* _Task to carry out_: Write out the passage of the following piece on Mercedes Azpilicueta's bird performance between "How would you" and "project elaboration process?", inclusive.

* _Document extract_:
—————

Living as a Bird An interview with
Mercedes Azpilicueta

In Living as a Bird (2019), associate professor of philosophy at the University of Liege Vinciane Despret suggests birds not only create defined territories, but are also constantly engaged in processes of deterritorialization, which can include displacements, social negotiations, and changes in the perception and use of space, in keeping with the notion of territorialization and deterritorialization proposed by Deleuze and Guattari, whereby territories are not static and fixed entities, but rather dynamic and fluid processes that constantly involve the creation and recreation of spaces and boundaries. This can occur through a variety of processes, such as migration, the invasion of new territories, political or cultural resistance, or the transformation of social relationships. Deterritorialization can lead to the destabilization of pre-existing boundaries and the creation of new forms of spatiality and belonging.

This approach challenges traditional conceptions of territories as static entities and highlights the fluidity and complexity of relationships between birds and their environment. Territorialisation is therefore not so much the act of making a space as something that one possesses but rather an expression of oneself.



The territory is not merely a static place, but one characterized by the expressiveness of rhythm, i.e. the ability to create and maintain a certain kind of interaction and communication within a specific space. According to Vinciane Despret, birds not only inhabit a physical space, but are also involved in a range of activities and behaviors that help define and maintain their territory. These include singing, nest-building, signaling the presence of predators, and negotiating social relationships with other individuals of the same and of different species. Birds sing to mark a territory, but the relationships between the bird, the song, the territory and the bird’s community are highly complex and individually variable.

For the author, the singing would be then an extension of the bird’s body in space.
In this sense Despret emphasizes that there would be a dynamic of reciprocity: appropriating a place consists in conforming it to oneself and in conforming to it.

It is with three birds of different species—the kingfisher, the green woodpecker and the hoopoe, representing the diversity of species that inhabit the Brembate Biodiversity Oasis—that artist Mercedes Azpilicueta stages the performance Que este mundo permanezca.

Right from the title, “May this world remain” suggests a reflection on the conservation of the natural environment, in which the concept of “world” may be interpreted in reference to biodiversity or even the harmonious coexistence between humans and the environment. Focusing on the histories and perspectives of birds, Azpilicueta invites us to embrace the plurality of voices and experiences in the animal world, challenging anthropocentric and privileged conceptions of humans as the gatekeepers of meaning and value.

Thus, by studying the behavior of birds and their interaction with the environment, the artist together with local performers have developed a nomadic, staged narrative.



This collaborative approach in devising the performance reflects Azpilicueta’s artistic practice, which often involves various actors in the creative process. In fact, the artist has worked closely with Alberto Allegretti to create a series of carefully designed costumes and masks—made from discarded fabrics and other materials—that evoke the colors and peculiarities of these creatures’ plumage. The performers Nicola Forlani, Aurora Rota, accompanied by choreographer Antonella Fittipaldi, follow a script made up of gestures and movements, and tell of the animals’ ability to thrive and adapt to an environment which—by virtue of its particular composition and morphology—serves as a metaphor for transformation and which at the same time hosts a vibrant community.

Valentina Gervasoni

This introduction is followed by five questions posed to Mercedes Azpilicueta:

How would you describe the typical situation leading up to the elaboration of a project? What phases are most recurrent in the project elaboration process?

—————

* _Supplied information_:
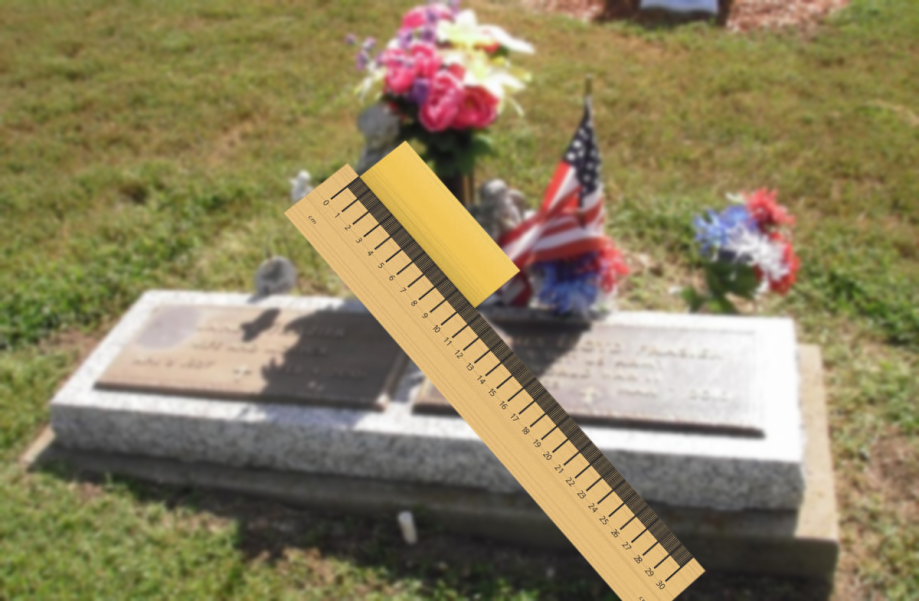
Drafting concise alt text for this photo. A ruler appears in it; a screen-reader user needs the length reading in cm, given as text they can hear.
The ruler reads 10.5 cm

—————

* _Reply_:
How would you describe the typical situation leading up to the elaboration of a project? What phases are most recurrent in the project elaboration process?